Facebook Product Design Director Julie Zhou: R.I.P., ‘Users’ and ‘Product Design’ (AllFacebook)
Facebook product design director Julie Zhou advocated the death of “users” — the term, not the actual people on the social network — in favor of “people,” as well as the demise of the term “product design,” in a post on her blog. Zhou mentioned a statement by Facebook co-founder and CEO Mark Zuckerberg: “We need to stop calling people users. They’re not just there to use our products; we’re here to build things for them.”
With Revenue Roaring, Twitter’s Advertising Team is Untouched by Turmoil (The New York Times/Bits Blog)
Twitter‘s top executive ranks have been transformed in the last year, from its general counsel to, most recently, its chief financial officer. But in one very important area of the company — Twitter’s ad business — the leadership has remained relatively untouched.
Is Your Twitter Strategy Missing This One Essential Element? (AllTwitter)
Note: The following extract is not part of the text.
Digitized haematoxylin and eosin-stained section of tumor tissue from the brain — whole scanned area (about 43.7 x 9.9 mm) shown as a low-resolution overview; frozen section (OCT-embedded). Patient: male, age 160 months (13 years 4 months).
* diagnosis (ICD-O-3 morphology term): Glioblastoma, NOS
Often overlooked, this is the piece of the puzzle that is usually the last to fit into place – the one that makes you go “oh, yeah, it’s a horse!” I’m talking about competitor analysis.
Popjam is ‘Walled-Garden’ Instagram for Kids, from Moshi Monsters Maker (CNET)
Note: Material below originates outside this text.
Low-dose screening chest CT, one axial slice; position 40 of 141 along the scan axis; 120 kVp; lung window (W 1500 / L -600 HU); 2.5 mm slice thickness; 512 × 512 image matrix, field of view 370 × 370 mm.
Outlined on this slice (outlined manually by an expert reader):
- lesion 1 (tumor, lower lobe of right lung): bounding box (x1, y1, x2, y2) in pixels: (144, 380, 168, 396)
London-based tech company Mind Candy wants to become the go-to social network for kids aged 7-12, with a new service called PopJam that launched on July 4. PopJam is described by Mind Candy as “a creative community for kids,” and sees youngsters cooking up artistic “creations” using stickers, doodles and photos that can then be shared online.
Zach Braff Stops By Tumblr HQ for ‘Dashboard Confession’ to Promote New Film (LostRemote)
Tumblr has a new weapon up its sleeve to attract major TV talent who are looking to promote themselves and their work on social media. “Dashboard Confessions” is a new ‘fan mail Q&A series where artists take over users’ dashboards by answering questions and curating choice content.”